(EXERCISE MATERIAL)
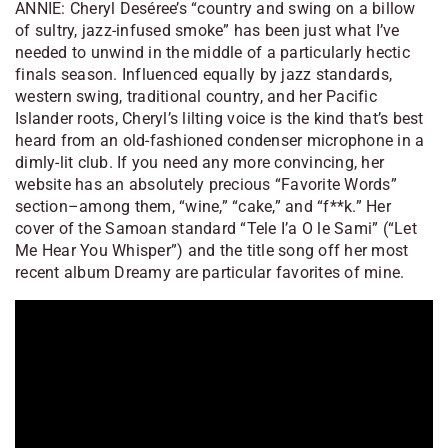
ANNIE: Cheryl Deséree’s “country and swing on a billow
of sultry, jazz-infused smoke” has been just what I’ve
needed to unwind in the middle of a particularly hectic
finals season. Influenced equally by jazz standards,
western swing, traditional country, and her Pacific
Islander roots, Cheryl’s lilting voice is the kind that’s best
heard from an old-fashioned condenser microphone in a
dimly-lit club. If you need any more convincing, her
website has an absolutely precious “Favorite Words”
section–among them, “wine,” “cake,” and “f**k.” Her
cover of the Samoan standard “Tele I’a O le Sami” (“Let
Me Hear You Whisper”) and the title song off her most
recent album
Dreamy
are particular favorites of mine.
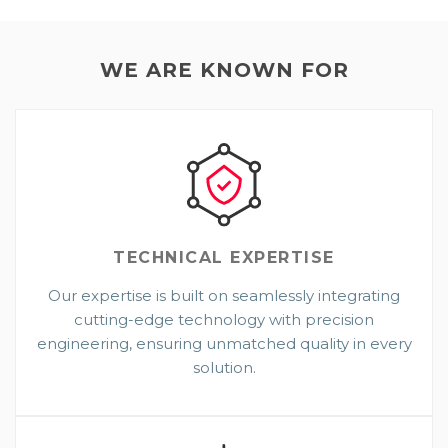
WE ARE KNOWN FOR
TECHNICAL
EXPERTISE
Our expertise is built on seamlessly integrating
cutting-edge technology with precision
engineering, ensuring unmatched quality in every
solution.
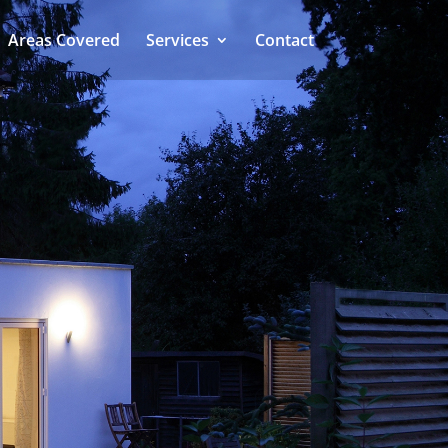
Areas Covered
Services
Contact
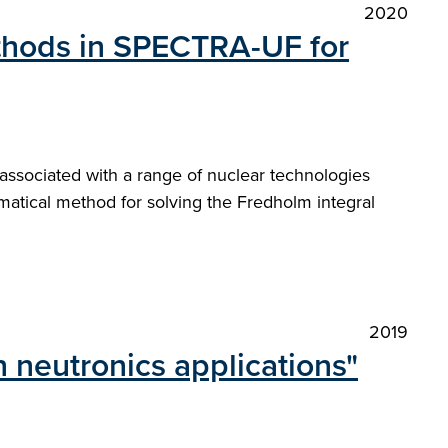
2020
thods in SPECTRA-UF for
 associated with a range of nuclear technologies
matical method for solving the Fredholm integral
2019
 neutronics applications"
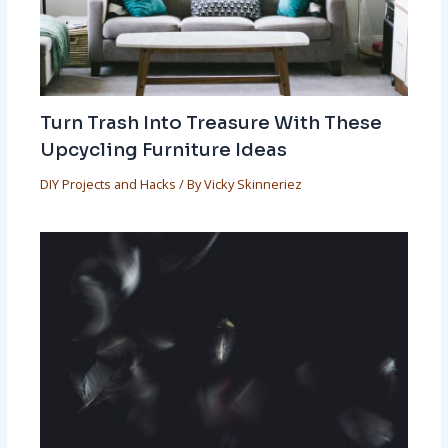
Turn Trash Into Treasure With These
Upcycling Furniture Ideas
DIY Projects and Hacks
/ By
Vicky Skinneriez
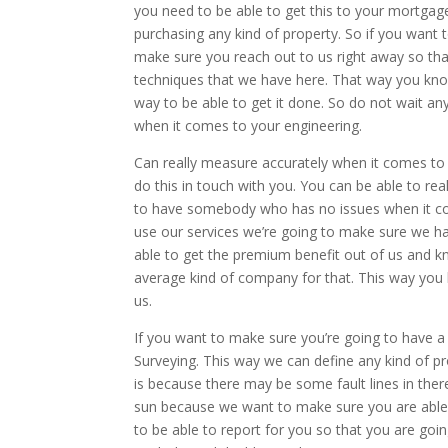
you need to be able to get this to your mortgag
purchasing any kind of property. So if you want
make sure you reach out to us right away so that
techniques that we have here. That way you kno
way to be able to get it done. So do not wait an
when it comes to your engineering.
Can really measure accurately when it comes to T
do this in touch with you. You can be able to rea
to have somebody who has no issues when it come
use our services we’re going to make sure we han
able to get the premium benefit out of us and k
average kind of company for that. This way you
us.
If you want to make sure you’re going to have a 
Surveying. This way we can define any kind of pr
is because there may be some fault lines in there
sun because we want to make sure you are able 
to be able to report for you so that you are goi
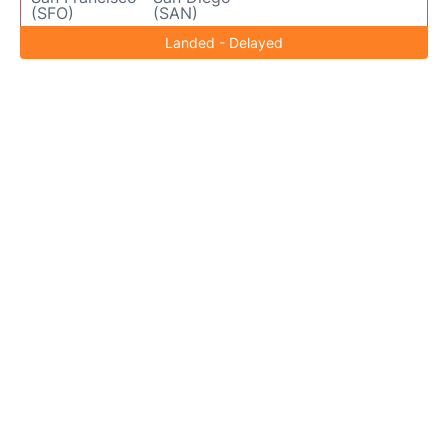
(SFO)
(SAN)
Landed - Delayed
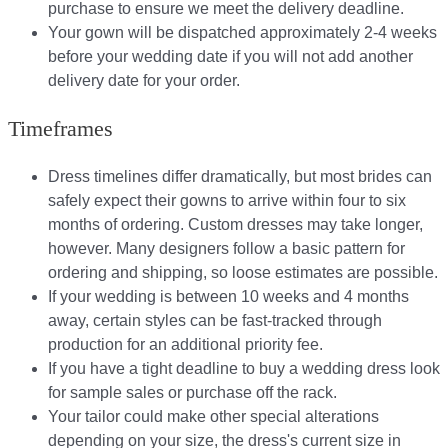
purchase to ensure we meet the delivery deadline​.
Your gown will be dispatched approximately 2-4 weeks
before your wedding date if you will not add another
delivery date for your order.​
Timeframes
Dress timelines differ dramatically, but most brides can
safely expect their gowns to arrive within four to six
months of ordering. Custom dresses may take longer,
however. Many designers follow a basic pattern for
ordering and shipping, so loose estimates are possible.
If your wedding is between 10 weeks and 4 months
away, certain styles can be fast-tracked through
production for an additional priority fee.
If you have a tight deadline to buy a wedding dress look
for sample sales or purchase off the rack.
Your tailor could make other special alterations
depending on your size, the dress's current size in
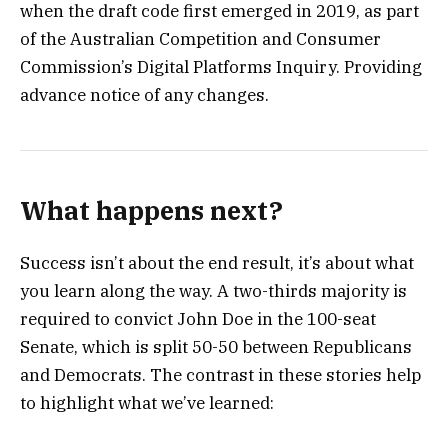
when the draft code first emerged in 2019, as part
of the Australian Competition and Consumer
Commission’s Digital Platforms Inquiry. Providing
advance notice of any changes.
What happens next?
Success isn’t about the end result, it’s about what
you learn along the way. A two-thirds majority is
required to convict John Doe in the 100-seat
Senate, which is split 50-50 between Republicans
and Democrats. The contrast in these stories help
to highlight what we’ve learned:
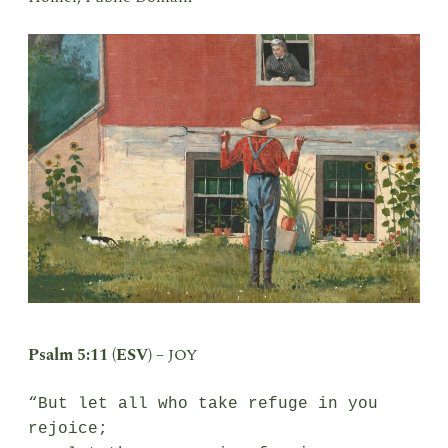
Psalm 5:11 (ESV) –
JOY
“But let all who take refuge in you 
rejoice;
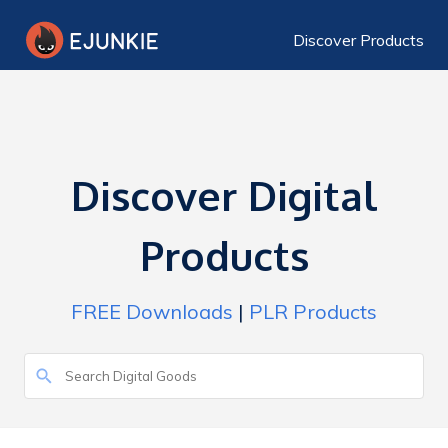
Discover Products
Discover Digital
Products
FREE Downloads
|
PLR Products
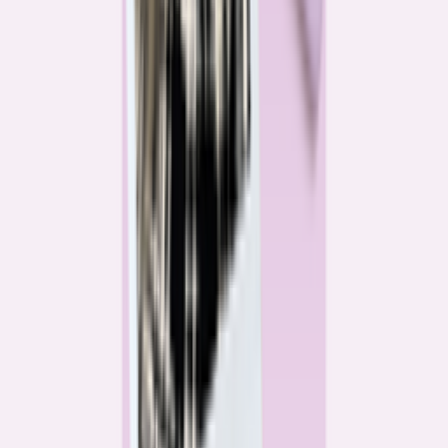
Katie Kelton
Community Reporter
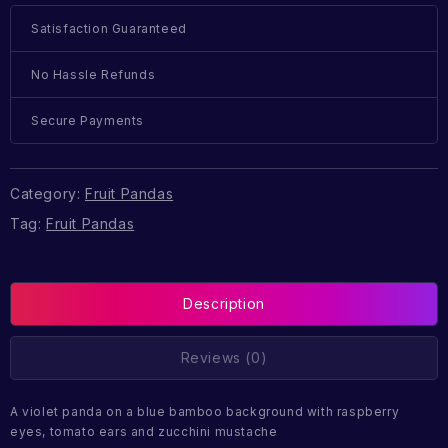
Satisfaction Guaranteed
No Hassle Refunds
Secure Payments
Category:
Fruit Pandas
Tag:
Fruit Pandas
Description
Reviews (0)
A violet panda on a blue bamboo background with raspberry
eyes, tomato ears and zucchini mustache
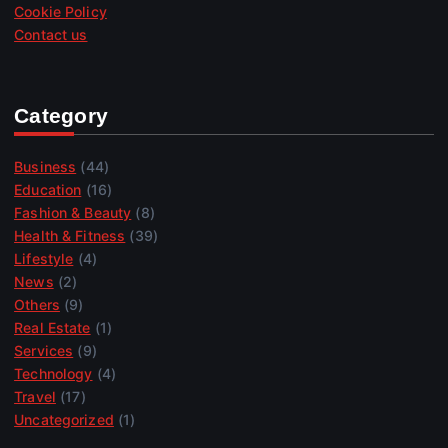
Cookie Policy
Contact us
Category
Business
(44)
Education
(16)
Fashion & Beauty
(8)
Health & Fitness
(39)
Lifestyle
(4)
News
(2)
Others
(9)
Real Estate
(1)
Services
(9)
Technology
(4)
Travel
(17)
Uncategorized
(1)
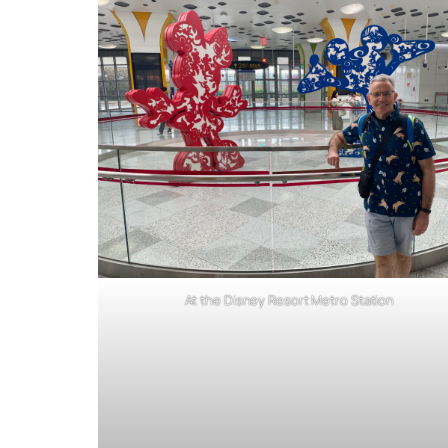
At the Disney Resort Metro Station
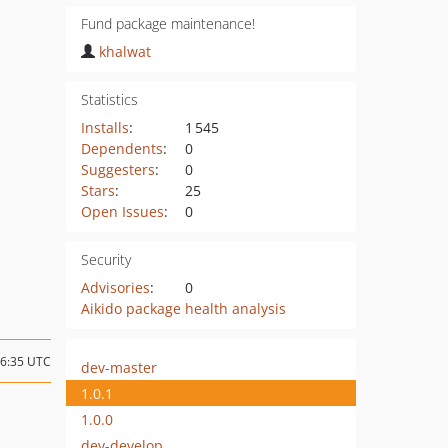
Fund package maintenance!
khalwat
Statistics
Installs
:
1 545
Dependents
:
0
Suggesters
:
0
Stars
:
25
Open Issues
:
0
Security
Advisories
:
0
Aikido package health analysis
16:35 UTC
dev-master
1.0.1
1.0.0
dev-develop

(WHAT YOU SHOULD DO)
Retype, exactly and with no pictures, everything above from the line with "however. Many designers" down to the line with "Reviews (0)", both included.

(OUTPUT FOR THIS EXERCISE)
however. Many designers follow a basic pattern for
ordering and shipping, so loose estimates are possible.
If your wedding is between 10 weeks and 4 months
away, certain styles can be fast-tracked through
production for an additional priority fee.
If you have a tight deadline to buy a wedding dress look
for sample sales or purchase off the rack.
Your tailor could make other special alterations
depending on your size, the dress's current size in
when the draft code first emerged in 2019, as part
of the Australian Competition and Consumer
Commission’s Digital Platforms Inquiry. Providing
advance notice of any changes.
What happens next?
Success isn’t about the end result, it’s about what
you learn along the way. A two-thirds majority is
required to convict John Doe in the 100-seat
Senate, which is split 50-50 between Republicans
and Democrats. The contrast in these stories help
to highlight what we’ve learned:
Psalm 5:11 (ESV) –
JOY
“But let all who take refuge in you 
rejoice;
Discover Products
Discover Digital
Products
FREE Downloads
|
PLR Products
Katie Kelton
Community Reporter
Satisfaction Guaranteed
No Hassle Refunds
Secure Payments
Category:
Fruit Pandas
Tag:
Fruit Pandas
Description
Reviews (0)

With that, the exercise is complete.